April 25 (Bloomberg) -- Atos, a French rival of computer-services giant International Business Machines Corp., has received interest from potential partners for the electronic-payments unit it’s planning to split off by midyear.
A share of the payments unit could be sold to one or more partners, Senior Executive Vice President Gilles Grapinet said today in a phone interview. The Bezons, France-based company said in February it’s seeking to sell a minority stake in the unit, with an initial public offering as one option, to finance acquisitions to expand the business.

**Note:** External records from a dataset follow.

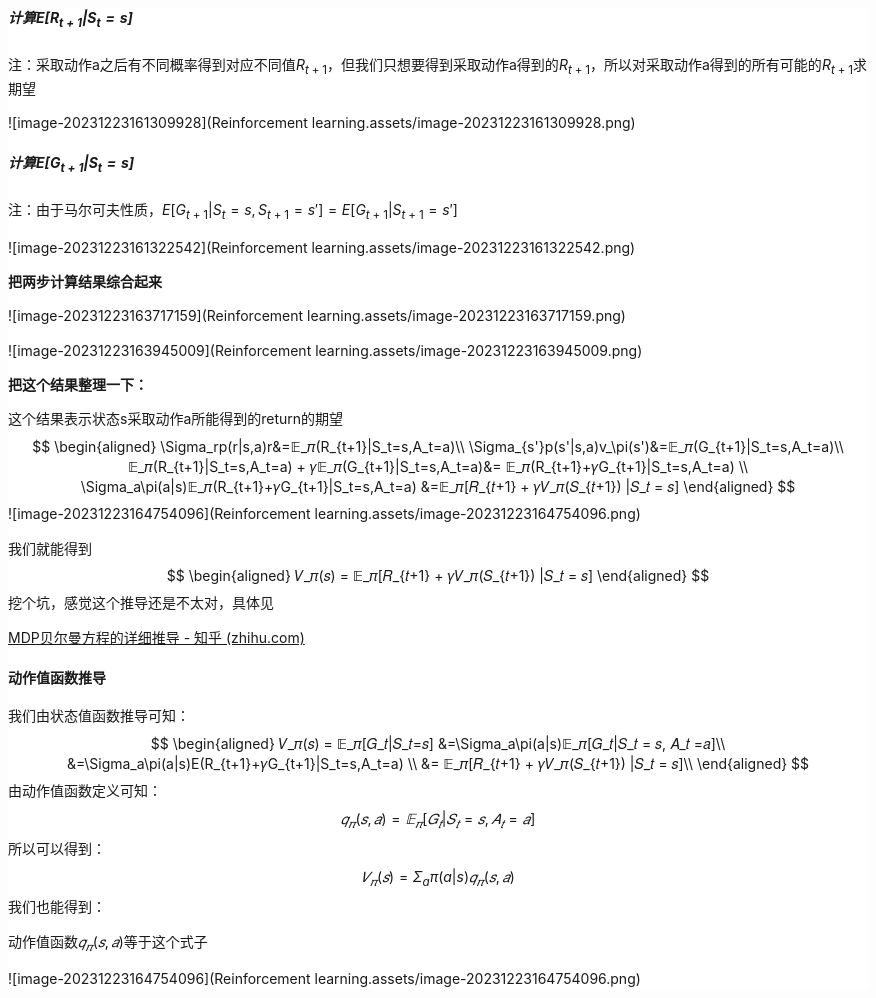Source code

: ##### 计算$E[R_{t+1}|S_t = s]$

注：采取动作a之后有不同概率得到对应不同值$R_{t+1}$，但我们只想要得到采取动作a得到的$R_{t+1}$，所以对采取动作a得到的所有可能的$R_{t+1}$求期望

![image-20231223161309928](Reinforcement learning.assets/image-20231223161309928.png)

##### 计算$E[G_{t+1}|S_t = s]$

注：由于马尔可夫性质，$E[G_{t+1}|S_t = s,S_{t+1} = s']=E[G_{t+1}|S_{t+1} = s']$

![image-20231223161322542](Reinforcement learning.assets/image-20231223161322542.png)

**把两步计算结果综合起来**

![image-20231223163717159](Reinforcement learning.assets/image-20231223163717159.png)

![image-20231223163945009](Reinforcement learning.assets/image-20231223163945009.png)

**把这个结果整理一下：**

这个结果表示状态s采取动作a所能得到的return的期望
$$
\begin{aligned} 
\Sigma_rp(r|s,a)r&=𝔼_𝜋(R_{t+1}|S_t=s,A_t=a)\\
\Sigma_{s'}p(s'|s,a)v_\pi(s')&=𝔼_𝜋(G_{t+1}|S_t=s,A_t=a)\\
𝔼_𝜋(R_{t+1}|S_t=s,A_t=a) + 𝛾𝔼_𝜋(G_{t+1}|S_t=s,A_t=a)&= 𝔼_𝜋(R_{t+1}+𝛾G_{t+1}|S_t=s,A_t=a) \\
\Sigma_a\pi(a|s)𝔼_𝜋(R_{t+1}+𝛾G_{t+1}|S_t=s,A_t=a) &=𝔼_𝜋[𝑅_{𝑡+1} + 𝛾𝑉_𝜋(𝑆_{𝑡+1}) |𝑆_𝑡 = 𝑠]
\end{aligned}
$$
![image-20231223164754096](Reinforcement learning.assets/image-20231223164754096.png)

我们就能得到
$$
\begin{aligned} 
𝑉_𝜋(𝑠) = 𝔼_𝜋[𝑅_{𝑡+1} + 𝛾𝑉_𝜋(𝑆_{𝑡+1}) |𝑆_𝑡 = 𝑠]
\end{aligned}
$$
挖个坑，感觉这个推导还是不太对，具体见

[MDP贝尔曼方程的详细推导 - 知乎 (zhihu.com)](https://zhuanlan.zhihu.com/p/422749374)

#### 动作值函数推导

我们由状态值函数推导可知：
$$
\begin{aligned}
𝑉_𝜋(𝑠) = 𝔼_𝜋[𝐺_𝑡|𝑆_𝑡=𝑠]
&=\Sigma_a\pi(a|s)𝔼_𝜋[𝐺_𝑡|𝑆_𝑡 = 𝑠, 𝐴_𝑡 =𝑎]\\
&=\Sigma_a\pi(a|s)E(R_{t+1}+𝛾G_{t+1}|S_t=s,A_t=a) \\
&= 𝔼_𝜋[𝑅_{𝑡+1} + 𝛾𝑉_𝜋(𝑆_{𝑡+1}) |𝑆_𝑡 = 𝑠]\\
\end{aligned}
$$
由动作值函数定义可知：
$$
𝑞_𝜋(𝑠,𝑎) = 𝔼_𝜋[𝐺_𝑡|𝑆_𝑡 = 𝑠, 𝐴_𝑡 = 𝑎]
$$
所以可以得到：
$$
𝑉_𝜋(𝑠) =\Sigma_a\pi(a|s)𝑞_𝜋(𝑠,𝑎)
$$
我们也能得到：

动作值函数$𝑞_𝜋(𝑠,𝑎)$等于这个式子

![image-20231223164754096](Reinforcement learning.assets/image-20231223164754096.png)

“Our announcement about the carve-out has generated a great deal of strategic interest from players in the payments world,” Grapinet said. “We’re busy finalizing the carve-out, that’s our priority. Our finance and mergers and acquisitions teams are evaluating scenarios.”
Atos’s goal is to make the electronic-payments unit, which had 1.1 billion euros ($1.4 billion) in sales last year, into Europe’s largest, Grapinet said. The company intends to keep majority of the unit once it has been split off, he said.
Grapinet declined to say if Atos has started discussions with any of the potential partners. The company has been approached by bankers about options, he said.
Atos today reported first-quarter sales fell 1.2 percent to 2.12 billion euros. The company confirmed its yearly forecast for “slight revenue growth” and an operating margin around 7.5 percent of sales, up from 6.6 percent in 2012.
Shares of Atos rose 2.2 percent to 53.13 euros at 9:19 a.m. in Paris. The stock had gained 13 percent in the 12 months preceding yesterday’s close.
“We expect a ramp-up throughout the year from what we see as a low point in the first quarter,” Grapinet said. “That’s both for macroeconomic reasons and because some large contracts we signed last year are bearing fruit.”